After an impressive multiweek rally, the solana price is now testing key technical levels even as network fundamentals and tokenized asset adoption accelerate.
The Solana (SOL) price traded around $143 after completing its third straight week of gains. The cryptocurrency briefly peaked at $148 during the week before pulling back into the current range.
Moreover, the token now sits 20% above its December low, marking a notable recovery from the downtrend that began in September 2025. Weekly charts show Solana has closed in positive territory for three consecutive weeks, highlighting renewed speculative interest.
However, the cryptocurrency repeatedly tested resistance near the $146 level during this period without securing a decisive breakout. This pattern suggests sellers remain active near recent highs despite improving sentiment.
On-chain Solana network activity has surged to levels not seen since August 2025. Weekly transaction volume reached $457 million, the highest total in four months and a clear sign of growing user engagement across the ecosystem.
According to data reported by Blockworks, active addresses on the network increased substantially from late December onward. On the busiest day of the week, new addresses approached 1.6 million, while existing addresses climbed to 1.36 million, underlining broad-based participation.
That said, while higher usage often supports valuations, it does not guarantee a sustained uptrend. Traders are closely watching whether this spike in activity can persist if market volatility increases.

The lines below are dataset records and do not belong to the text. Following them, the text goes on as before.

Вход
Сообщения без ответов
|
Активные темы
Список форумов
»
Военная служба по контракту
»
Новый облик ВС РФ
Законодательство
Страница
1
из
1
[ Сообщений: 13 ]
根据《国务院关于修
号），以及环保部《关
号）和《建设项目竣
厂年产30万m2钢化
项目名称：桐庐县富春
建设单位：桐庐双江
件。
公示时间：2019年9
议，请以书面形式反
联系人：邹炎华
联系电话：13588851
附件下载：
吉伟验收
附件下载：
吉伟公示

Real-world assets on the Solana blockchain surpassed $1 billion this week, a landmark that underscores the network’s growing role in asset tokenization. This development comes as meme coin trading appears to be losing relative prominence across the ecosystem.
Data from RWA platforms indicates that tokenized assets on Solana have been expanding at an exponential pace throughout 2025. The network has positioned itself as a major venue for real-world asset tokenization, appealing to both crypto-native projects and more traditional issuers.
Moreover, Solana’s stablecoin market cap advanced from $13.1 billion on January 11 to $15 billion. Over the same period, total value locked, or TVL, rose from $8.36 billion in late December to $9.16 billion, reinforcing the narrative of deepening liquidity and protocol usage.
This expansion in stablecoins and locked capital supports the view that institutional and DeFi participants are increasingly comfortable with Solana’s infrastructure. However, the rise in solana real world assets has not shielded the token from short-term price swings driven by derivatives and macro sentiment.
In the regulated market, US spot Solana ETFs recorded net inflows of $46.88 million over the week, signaling sustained interest from traditional investors. These products have quickly become a key gauge for sentiment around Solana in the United States.
However, Friday marked a turning point as the ETFs saw their first outflow since launch. Approximately $2.2 million exited the funds that day, despite the overall positive weekly performance, hinting at profit-taking or growing caution among some market participants.
The US market was closed on Monday for Martin Luther King Jr. Day, pausing ETF trading activity. That said, flows will resume on Tuesday and could provide fresh clues on whether investors view the recent dip as a buying opportunity.
On Monday, Solana dropped around 3% to trade near $130, extending its retreat from last week’s peak. The price slipped below the 20-day and 50-day exponential moving averages, which currently sit between $137 and $138.
This breakdown below short-term moving averages indicates fading upside momentum after three weeks of gains. Moreover, many short-term traders use these levels as dynamic support, so a failure to reclaim them quickly could invite additional selling pressure.
Derivatives markets reflected the sudden shift in sentiment. Long liquidations in Solana futures and perpetual swaps reached $59.08 million over a 24-hour period, according to solana liquidation data from derivatives trackers.
In contrast, short liquidations totaled only $1.38 million over the same timeframe, underscoring that bullish positions bore the brunt of the move lower. This imbalance typically appears when traders are heavily positioned to the upside and the market reverses abruptly.
Moreover, futures open interest declined by roughly 7% to $8.19 billion, signaling that leverage is coming out of the system. The funding rate fell to -0.0004%, indicating a mild sell-side bias as traders pay to remain short on perpetual contracts.
Technical indicators have started to flash warning signals following the correction. On the daily chart, the Moving Average Convergence Divergence (MACD) crossed below its signal line, a classic sign that bullish momentum is fading.
At the same time, the Relative Strength Index (RSI) dropped to 45, moving below the neutral midpoint of 50. However, with the RSI sitting far from oversold territory, there is still room for further downside if selling accelerates.
Currently, resistance remains at the supply zone near $148, where sellers have consistently capped rallies. A decisive break above this level could open a path toward the 200-day exponential moving average around $159, which would be an important confirmation for the broader uptrend in the solana price.
Overall, Solana’s fundamentals appear robust, with record transaction volume, a surging RWA ecosystem and rising TVL and stablecoin capitalization. However, derivatives positioning and mixed ETF flows suggest traders are turning more cautious in the short term.
If network activity and real-world asset adoption continue to expand through 2025, they could provide a supportive backdrop for future rallies. That said, the market’s immediate trajectory will likely depend on whether bulls can defend current support zones and eventually reclaim resistance near $148.